## EXERCISE
Rewrite the lines from the line with "name author: Walter" up to and including the line with "state / province: Northern Mindanao", swapping "country" for "nation" and leaving everything else unchanged.

## RECORDS PROVIDED

+ + + +

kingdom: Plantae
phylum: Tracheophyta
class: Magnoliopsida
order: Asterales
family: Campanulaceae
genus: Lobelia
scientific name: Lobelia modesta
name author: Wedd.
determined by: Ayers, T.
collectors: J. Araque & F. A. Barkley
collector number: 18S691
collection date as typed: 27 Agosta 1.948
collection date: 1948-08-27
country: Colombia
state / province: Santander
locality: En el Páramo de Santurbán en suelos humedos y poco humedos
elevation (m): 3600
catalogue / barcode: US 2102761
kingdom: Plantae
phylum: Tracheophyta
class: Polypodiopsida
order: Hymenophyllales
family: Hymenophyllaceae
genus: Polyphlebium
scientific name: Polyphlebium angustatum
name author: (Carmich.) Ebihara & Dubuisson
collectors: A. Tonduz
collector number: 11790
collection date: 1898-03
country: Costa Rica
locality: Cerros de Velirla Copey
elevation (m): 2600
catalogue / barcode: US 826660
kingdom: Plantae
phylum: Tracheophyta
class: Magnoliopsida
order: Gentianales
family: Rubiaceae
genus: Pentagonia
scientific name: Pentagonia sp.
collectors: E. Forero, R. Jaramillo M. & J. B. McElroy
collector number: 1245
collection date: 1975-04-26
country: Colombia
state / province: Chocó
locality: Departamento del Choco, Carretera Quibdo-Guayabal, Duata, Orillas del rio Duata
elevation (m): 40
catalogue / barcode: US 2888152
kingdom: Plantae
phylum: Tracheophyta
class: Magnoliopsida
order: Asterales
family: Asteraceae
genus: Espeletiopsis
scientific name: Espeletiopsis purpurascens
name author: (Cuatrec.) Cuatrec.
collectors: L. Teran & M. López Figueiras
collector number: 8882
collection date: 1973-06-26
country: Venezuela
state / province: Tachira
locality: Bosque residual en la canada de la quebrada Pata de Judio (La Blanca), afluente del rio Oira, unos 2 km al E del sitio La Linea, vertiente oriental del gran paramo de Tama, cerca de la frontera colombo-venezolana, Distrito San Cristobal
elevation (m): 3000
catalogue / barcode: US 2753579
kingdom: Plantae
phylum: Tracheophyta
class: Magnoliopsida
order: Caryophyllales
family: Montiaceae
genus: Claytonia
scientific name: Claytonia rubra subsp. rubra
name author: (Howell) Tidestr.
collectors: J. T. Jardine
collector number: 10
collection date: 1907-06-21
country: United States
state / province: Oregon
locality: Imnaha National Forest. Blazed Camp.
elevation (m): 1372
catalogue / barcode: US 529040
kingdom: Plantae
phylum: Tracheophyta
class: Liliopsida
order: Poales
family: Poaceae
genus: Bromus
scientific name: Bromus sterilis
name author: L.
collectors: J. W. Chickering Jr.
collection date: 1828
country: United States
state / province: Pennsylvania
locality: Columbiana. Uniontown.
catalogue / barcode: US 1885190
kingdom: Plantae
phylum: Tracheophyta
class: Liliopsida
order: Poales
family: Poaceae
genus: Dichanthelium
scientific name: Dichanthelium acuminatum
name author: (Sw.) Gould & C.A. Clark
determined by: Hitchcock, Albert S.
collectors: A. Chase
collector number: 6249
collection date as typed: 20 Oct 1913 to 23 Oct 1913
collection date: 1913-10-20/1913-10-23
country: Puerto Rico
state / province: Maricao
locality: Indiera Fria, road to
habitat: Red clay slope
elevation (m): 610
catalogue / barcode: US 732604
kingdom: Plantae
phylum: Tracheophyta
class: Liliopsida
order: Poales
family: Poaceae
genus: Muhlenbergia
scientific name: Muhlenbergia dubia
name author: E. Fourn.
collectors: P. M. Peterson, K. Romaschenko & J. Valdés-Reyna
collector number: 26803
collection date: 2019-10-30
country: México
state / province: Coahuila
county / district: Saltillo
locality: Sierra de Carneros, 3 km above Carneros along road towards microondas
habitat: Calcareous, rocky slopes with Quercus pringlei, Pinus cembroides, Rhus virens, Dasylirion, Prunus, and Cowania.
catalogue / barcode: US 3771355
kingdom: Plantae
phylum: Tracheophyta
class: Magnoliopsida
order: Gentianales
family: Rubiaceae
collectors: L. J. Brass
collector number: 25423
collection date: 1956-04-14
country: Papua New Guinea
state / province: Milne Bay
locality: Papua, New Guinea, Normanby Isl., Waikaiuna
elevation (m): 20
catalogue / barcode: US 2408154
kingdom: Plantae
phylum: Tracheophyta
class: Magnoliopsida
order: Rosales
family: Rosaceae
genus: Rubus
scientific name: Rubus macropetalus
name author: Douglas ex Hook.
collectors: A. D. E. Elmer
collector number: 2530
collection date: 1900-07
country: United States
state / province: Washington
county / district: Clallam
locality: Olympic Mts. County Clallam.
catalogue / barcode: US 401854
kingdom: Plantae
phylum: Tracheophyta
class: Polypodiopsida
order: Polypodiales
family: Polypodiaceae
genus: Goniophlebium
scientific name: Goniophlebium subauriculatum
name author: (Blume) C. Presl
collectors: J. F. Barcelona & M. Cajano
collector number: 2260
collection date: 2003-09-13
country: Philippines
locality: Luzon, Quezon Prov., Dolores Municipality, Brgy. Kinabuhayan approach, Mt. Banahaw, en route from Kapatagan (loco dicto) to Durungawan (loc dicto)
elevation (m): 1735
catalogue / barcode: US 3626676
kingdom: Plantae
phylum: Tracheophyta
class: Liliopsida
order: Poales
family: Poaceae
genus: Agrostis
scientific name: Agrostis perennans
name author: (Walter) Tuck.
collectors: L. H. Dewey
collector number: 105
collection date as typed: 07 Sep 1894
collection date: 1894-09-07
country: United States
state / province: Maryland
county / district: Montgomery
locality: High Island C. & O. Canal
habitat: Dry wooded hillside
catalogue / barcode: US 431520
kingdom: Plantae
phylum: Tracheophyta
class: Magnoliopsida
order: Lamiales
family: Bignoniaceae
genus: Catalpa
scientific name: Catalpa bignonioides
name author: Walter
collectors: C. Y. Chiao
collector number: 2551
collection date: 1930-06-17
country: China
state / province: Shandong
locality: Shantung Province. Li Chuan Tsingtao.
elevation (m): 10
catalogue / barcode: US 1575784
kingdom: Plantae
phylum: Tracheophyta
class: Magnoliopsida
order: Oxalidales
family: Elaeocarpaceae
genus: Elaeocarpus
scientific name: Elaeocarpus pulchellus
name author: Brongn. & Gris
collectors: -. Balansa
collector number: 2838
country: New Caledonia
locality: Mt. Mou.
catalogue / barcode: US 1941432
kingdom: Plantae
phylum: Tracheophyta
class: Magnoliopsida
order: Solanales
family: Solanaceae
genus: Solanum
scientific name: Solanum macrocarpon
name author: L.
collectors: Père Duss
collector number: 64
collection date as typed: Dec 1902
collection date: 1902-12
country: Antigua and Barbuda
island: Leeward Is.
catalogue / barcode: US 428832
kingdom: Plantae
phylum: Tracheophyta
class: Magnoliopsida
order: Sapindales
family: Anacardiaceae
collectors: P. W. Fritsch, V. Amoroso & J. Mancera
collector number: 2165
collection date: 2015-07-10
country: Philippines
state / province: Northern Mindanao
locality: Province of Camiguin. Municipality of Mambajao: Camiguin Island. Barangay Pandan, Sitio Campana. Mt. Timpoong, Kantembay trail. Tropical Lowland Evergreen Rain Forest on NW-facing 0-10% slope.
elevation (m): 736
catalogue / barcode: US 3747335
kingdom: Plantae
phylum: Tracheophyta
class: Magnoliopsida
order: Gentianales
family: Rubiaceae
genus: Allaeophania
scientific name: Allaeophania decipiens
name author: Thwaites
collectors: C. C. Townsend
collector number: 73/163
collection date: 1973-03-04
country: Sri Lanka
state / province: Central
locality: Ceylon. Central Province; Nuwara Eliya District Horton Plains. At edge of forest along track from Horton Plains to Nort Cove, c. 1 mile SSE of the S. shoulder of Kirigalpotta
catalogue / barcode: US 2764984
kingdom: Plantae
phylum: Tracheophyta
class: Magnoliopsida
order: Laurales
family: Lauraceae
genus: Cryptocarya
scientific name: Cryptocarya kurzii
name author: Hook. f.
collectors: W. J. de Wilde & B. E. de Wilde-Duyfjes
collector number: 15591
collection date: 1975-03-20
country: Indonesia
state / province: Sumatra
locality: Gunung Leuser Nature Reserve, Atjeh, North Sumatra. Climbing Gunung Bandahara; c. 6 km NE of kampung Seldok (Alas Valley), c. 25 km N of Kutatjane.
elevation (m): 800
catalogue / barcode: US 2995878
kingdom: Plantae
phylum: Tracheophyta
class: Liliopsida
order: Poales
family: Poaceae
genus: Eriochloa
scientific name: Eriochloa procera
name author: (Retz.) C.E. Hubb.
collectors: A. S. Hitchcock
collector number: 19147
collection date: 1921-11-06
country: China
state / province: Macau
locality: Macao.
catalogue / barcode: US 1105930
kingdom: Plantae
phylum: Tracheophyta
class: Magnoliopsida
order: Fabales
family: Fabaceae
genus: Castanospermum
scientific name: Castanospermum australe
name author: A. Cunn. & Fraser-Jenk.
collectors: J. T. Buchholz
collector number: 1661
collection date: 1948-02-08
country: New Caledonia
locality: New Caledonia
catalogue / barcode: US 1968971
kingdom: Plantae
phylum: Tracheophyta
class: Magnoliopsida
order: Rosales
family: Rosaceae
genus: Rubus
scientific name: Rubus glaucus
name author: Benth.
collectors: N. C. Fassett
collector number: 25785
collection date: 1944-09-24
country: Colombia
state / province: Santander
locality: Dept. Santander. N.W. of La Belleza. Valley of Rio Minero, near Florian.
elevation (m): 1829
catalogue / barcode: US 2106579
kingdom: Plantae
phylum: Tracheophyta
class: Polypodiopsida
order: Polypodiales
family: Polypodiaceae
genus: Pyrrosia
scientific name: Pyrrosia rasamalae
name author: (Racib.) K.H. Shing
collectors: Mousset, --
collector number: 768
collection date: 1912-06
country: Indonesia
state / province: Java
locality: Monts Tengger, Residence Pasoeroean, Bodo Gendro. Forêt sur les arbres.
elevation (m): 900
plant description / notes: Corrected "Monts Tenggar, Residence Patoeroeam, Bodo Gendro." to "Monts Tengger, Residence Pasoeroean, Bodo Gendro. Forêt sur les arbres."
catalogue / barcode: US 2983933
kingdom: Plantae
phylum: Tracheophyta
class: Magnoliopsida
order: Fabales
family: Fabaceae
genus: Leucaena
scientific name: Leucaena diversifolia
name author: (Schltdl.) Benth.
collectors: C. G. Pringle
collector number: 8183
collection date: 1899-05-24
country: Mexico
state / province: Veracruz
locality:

+ + + +

## OUTPUT BELOW
name author: Walter
collectors: C. Y. Chiao
collector number: 2551
collection date: 1930-06-17
nation: China
state / province: Shandong
locality: Shantung Province. Li Chuan Tsingtao.
elevation (m): 10
catalogue / barcode: US 1575784
kingdom: Plantae
phylum: Tracheophyta
class: Magnoliopsida
order: Oxalidales
family: Elaeocarpaceae
genus: Elaeocarpus
scientific name: Elaeocarpus pulchellus
name author: Brongn. & Gris
collectors: -. Balansa
collector number: 2838
nation: New Caledonia
locality: Mt. Mou.
catalogue / barcode: US 1941432
kingdom: Plantae
phylum: Tracheophyta
class: Magnoliopsida
order: Solanales
family: Solanaceae
genus: Solanum
scientific name: Solanum macrocarpon
name author: L.
collectors: Père Duss
collector number: 64
collection date as typed: Dec 1902
collection date: 1902-12
nation: Antigua and Barbuda
island: Leeward Is.
catalogue / barcode: US 428832
kingdom: Plantae
phylum: Tracheophyta
class: Magnoliopsida
order: Sapindales
family: Anacardiaceae
collectors: P. W. Fritsch, V. Amoroso & J. Mancera
collector number: 2165
collection date: 2015-07-10
nation: Philippines
state / province: Northern Mindanao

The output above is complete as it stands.